W, primeira letra
Washington Olivetto foi mestre na arte de agregar, misturou referências, bebeu nas melhores fontes, liderou a criação da publicidade popular brasileira e encabeçou o movimento que a globalizou
Washington Olivetto foi mestre na arte de agregar, misturou referências, bebeu nas melhores fontes, liderou a criação da publicidade popular brasileira e encabeçou o movimento que a globalizou
No alfabeto histórico da publicidade brasileira, a primeira letra é o W. Qualquer pessoa com um mínimo de contato com o setor sabe o que ela representa. A morte de Washington Olivetto, dia 13, tira de cena o profissional que mais influenciou a atividade no País, mas não apaga sua maior estrela, que continua guiando sonhos e inspirando trajetórias de uma legião de admiradores. A repercussão em diversos segmentos da sociedade prova que ele deixa sua marca pessoal na vida e na carreira de profissionais de várias gerações, incluindo boa parte dos líderes atuais da indústria de comunicação, marketing e mídia.
Olivetto colocou sua inicial no nome da lendária W/Brasil, um dos maiores celeiros de talentos da comunicação no País, além da antecessora W/GGK e da sucessora WMcCann, que ainda a estampa, mesmo sete anos após sua saída — e o W continuará sendo a letra mais importante da história do setor, mesmo quando não estiver mais lá, pelo menos no nosso tempo, já que não há configurações visíveis que possibilitem o surgimento de um publicitário com tamanho prestígio em tantos segmentos da sociedade.
“Durante muito tempo eu não tive dúvida de que os dois melhores países para ser publicitário eram Brasil e Inglaterra. Países onde o público é receptivo, de diferentes maneiras, à comunicação comercial. Credito muito da receptividade do brasileiro à miscigenação. A mistura de raças gerou um povo musical, bem-humorado, sensual, emotivo. E isso nos faz receptivos a mensagens talentosas, inteligentes, brilhantes”, me disse, em 2016, numa das entrevistas que fiz com ele.
Em artigo publicado na semana passada, no site de Meio & Mensagem, Rynaldo Gondim, que se tornou amigo de seu ídolo, contou que Olivetto era chamado na agência de “Letra” e trabalhava ao lado de um sofá no qual recebia amigos famosos nas mais variadas áreas, do jogador Sócrates ao cantor Arnaldo Antunes, da atriz Maitê Proença ao jornalista Fernando Morais (autor de Na toca dos leões, a principal biografia do publicitário). “Uma agência que não tem um clima alegre normalmente tem um trabalho triste, coisa que em comunicação não funciona”, dizia.
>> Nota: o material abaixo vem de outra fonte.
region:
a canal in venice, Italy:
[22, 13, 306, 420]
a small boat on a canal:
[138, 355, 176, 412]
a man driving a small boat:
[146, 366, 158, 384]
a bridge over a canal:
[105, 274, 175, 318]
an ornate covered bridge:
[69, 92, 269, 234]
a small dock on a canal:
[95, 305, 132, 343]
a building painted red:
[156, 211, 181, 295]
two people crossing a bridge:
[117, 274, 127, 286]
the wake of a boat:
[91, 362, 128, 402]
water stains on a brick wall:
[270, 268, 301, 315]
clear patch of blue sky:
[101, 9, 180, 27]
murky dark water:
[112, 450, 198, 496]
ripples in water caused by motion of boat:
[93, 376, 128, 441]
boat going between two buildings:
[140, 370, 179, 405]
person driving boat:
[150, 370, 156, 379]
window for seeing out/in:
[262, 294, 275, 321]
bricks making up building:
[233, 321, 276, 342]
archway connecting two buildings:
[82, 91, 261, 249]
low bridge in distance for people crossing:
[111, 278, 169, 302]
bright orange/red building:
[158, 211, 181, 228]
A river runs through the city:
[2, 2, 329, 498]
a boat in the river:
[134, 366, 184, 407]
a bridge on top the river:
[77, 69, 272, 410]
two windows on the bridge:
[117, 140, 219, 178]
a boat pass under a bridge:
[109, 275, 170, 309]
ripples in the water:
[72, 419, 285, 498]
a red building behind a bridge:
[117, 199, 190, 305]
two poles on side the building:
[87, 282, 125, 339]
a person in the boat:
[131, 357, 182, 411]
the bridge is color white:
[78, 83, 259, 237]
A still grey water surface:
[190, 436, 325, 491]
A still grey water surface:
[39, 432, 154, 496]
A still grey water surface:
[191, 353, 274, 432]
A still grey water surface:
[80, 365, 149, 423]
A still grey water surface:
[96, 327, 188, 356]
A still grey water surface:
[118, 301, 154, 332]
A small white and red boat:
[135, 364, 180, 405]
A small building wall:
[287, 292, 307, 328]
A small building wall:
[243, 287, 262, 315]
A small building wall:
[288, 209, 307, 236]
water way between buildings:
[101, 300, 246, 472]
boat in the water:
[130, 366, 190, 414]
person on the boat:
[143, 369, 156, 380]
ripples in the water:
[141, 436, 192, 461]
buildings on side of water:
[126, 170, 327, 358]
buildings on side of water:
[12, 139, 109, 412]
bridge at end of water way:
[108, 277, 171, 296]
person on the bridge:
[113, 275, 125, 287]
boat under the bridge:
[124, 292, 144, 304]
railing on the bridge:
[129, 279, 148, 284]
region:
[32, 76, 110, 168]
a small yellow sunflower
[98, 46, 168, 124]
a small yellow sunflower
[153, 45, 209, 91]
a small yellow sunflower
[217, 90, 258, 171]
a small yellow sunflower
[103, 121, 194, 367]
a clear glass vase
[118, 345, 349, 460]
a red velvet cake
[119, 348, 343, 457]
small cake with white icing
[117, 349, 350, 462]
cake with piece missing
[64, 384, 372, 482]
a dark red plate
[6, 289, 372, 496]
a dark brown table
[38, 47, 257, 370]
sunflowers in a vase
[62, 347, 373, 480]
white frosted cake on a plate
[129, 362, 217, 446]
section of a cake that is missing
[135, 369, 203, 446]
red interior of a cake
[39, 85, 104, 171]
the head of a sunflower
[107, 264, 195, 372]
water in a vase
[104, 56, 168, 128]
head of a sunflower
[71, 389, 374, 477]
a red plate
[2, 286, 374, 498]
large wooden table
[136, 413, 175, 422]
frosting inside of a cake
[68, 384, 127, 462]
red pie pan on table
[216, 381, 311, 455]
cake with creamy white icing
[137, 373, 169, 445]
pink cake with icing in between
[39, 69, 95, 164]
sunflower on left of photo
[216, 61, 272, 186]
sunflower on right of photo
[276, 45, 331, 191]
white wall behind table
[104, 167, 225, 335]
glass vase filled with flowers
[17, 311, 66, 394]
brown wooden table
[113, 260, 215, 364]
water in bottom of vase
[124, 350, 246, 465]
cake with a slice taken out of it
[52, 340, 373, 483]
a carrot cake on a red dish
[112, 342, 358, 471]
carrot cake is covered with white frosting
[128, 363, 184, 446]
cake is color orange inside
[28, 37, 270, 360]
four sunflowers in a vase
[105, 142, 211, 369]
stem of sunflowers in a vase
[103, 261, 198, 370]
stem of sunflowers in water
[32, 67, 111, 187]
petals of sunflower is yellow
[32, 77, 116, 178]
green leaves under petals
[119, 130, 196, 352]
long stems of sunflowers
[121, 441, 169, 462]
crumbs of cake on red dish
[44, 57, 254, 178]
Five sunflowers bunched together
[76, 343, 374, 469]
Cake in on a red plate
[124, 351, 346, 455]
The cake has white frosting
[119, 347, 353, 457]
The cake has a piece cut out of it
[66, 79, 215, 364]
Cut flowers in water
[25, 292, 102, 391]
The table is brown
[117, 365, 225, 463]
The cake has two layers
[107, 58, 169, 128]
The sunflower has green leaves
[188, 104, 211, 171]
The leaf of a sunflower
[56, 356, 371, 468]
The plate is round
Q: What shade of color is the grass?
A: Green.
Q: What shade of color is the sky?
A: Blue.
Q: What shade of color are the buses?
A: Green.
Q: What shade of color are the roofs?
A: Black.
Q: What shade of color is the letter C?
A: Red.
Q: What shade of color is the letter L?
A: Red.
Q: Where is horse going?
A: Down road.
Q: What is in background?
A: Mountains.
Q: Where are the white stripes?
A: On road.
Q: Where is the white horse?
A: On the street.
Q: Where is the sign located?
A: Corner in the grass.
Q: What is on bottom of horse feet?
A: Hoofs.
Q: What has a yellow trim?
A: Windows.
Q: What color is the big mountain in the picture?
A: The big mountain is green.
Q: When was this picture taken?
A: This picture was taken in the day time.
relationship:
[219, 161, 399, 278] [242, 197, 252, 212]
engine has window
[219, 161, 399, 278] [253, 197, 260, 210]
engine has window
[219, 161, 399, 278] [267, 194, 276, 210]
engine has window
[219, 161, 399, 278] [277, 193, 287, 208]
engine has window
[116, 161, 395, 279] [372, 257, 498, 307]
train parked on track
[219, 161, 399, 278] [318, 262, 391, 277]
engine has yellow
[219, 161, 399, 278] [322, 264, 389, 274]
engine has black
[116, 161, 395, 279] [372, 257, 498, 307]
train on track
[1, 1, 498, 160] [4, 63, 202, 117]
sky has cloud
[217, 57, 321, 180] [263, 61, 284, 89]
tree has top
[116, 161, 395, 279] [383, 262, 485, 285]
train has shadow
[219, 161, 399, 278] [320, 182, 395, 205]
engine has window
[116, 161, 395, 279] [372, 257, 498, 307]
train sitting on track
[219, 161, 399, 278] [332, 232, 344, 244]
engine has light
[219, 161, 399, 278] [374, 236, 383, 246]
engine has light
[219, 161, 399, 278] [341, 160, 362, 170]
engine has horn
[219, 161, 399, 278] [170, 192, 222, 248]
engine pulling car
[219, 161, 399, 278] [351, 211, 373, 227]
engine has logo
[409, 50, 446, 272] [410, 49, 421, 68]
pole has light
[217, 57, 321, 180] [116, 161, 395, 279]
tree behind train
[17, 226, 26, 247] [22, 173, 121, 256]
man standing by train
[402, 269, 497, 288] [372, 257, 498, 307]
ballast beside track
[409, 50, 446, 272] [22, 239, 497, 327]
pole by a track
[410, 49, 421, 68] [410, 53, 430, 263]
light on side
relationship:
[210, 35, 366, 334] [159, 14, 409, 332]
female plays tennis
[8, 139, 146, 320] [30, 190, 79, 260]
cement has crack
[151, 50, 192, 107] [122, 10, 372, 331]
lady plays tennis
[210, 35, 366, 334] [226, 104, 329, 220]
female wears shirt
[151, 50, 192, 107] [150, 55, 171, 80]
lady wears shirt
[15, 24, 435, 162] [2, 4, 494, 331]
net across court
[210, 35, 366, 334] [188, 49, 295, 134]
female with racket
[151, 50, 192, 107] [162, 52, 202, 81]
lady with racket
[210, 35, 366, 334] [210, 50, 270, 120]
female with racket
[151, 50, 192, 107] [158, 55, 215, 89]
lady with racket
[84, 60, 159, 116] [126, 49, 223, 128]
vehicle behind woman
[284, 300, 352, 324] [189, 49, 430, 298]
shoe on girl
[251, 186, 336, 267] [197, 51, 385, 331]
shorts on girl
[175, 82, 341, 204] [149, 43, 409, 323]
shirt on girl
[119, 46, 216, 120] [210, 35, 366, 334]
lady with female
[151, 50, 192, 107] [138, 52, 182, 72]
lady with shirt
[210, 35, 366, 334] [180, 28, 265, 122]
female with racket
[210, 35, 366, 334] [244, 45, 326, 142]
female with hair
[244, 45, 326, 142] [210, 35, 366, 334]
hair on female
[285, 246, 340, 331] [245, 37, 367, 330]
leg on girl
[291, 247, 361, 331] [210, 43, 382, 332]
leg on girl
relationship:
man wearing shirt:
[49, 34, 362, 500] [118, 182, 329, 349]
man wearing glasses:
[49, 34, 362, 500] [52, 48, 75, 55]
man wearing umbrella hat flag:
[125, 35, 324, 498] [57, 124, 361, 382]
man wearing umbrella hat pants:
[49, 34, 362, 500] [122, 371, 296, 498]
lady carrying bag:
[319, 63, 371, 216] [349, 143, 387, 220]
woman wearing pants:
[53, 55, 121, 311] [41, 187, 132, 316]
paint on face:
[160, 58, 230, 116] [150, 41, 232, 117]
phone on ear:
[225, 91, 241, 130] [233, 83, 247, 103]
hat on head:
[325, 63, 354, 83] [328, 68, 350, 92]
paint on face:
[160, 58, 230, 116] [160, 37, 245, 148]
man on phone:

Olivetto relançou hits da música popular brasileira a partir de releituras nos filmes de Rider, ele próprio tornou-se hit popular na voz de Jorge Ben Jor e militou nos bastidores do esporte pelo movimento Democracia Corinthiana. “É melhor ser coautor de coisas brilhantes do que autor solitário de coisas medíocres” é um dos mantras que mais repetia.
Reconhecido pelo sucesso na arte de agregar, misturou referências, bebeu nas melhores fontes, liderou a criação da publicidade popular brasileira e encabeçou o movimento que a globalizou. “Tentar ser original o tempo inteiro é praticamente impossível. Agora, a nossa obrigação é sempre tentar fazer o novo de novo, mesmo sendo filho do já existente”, ensinava.
Cannes era a sua base de lançamento para o mundo — tanto que até comprou uma casa nos arredores. Foi o primeiro a entender e a usar a repercussão do principal festival de publicidade do mundo a favor da reputação pública de seu nome e das agências que defendeu. Foi em Cannes que Olivetto recebeu o convite para se associar à suíça GGK. Também foi de lá, durante o festival de 1986, que foi a Zurique assinar contrato com a multinacional para o lançamento da W/GGK. Em 1989, mais uma vez, foi na viagem ao Festival de Cannes que Olivetto e seus sócios emendaram novamente até Zurique para acertar a compra das ações da suíça, o que tornaria a agência 100% nacional, com a adoção da marca W/Brasil.
Na entrevista de 2016, ele citou uma frase que não é de sua autoria, mas que acabou adotando até como título de uma de suas palestras mais famosas: “A aventura pode ser louca se o aventureiro for lúcido”. E assim complementou: “Você pode fazer algo muito atrevido, desde que tenha controle da situação”.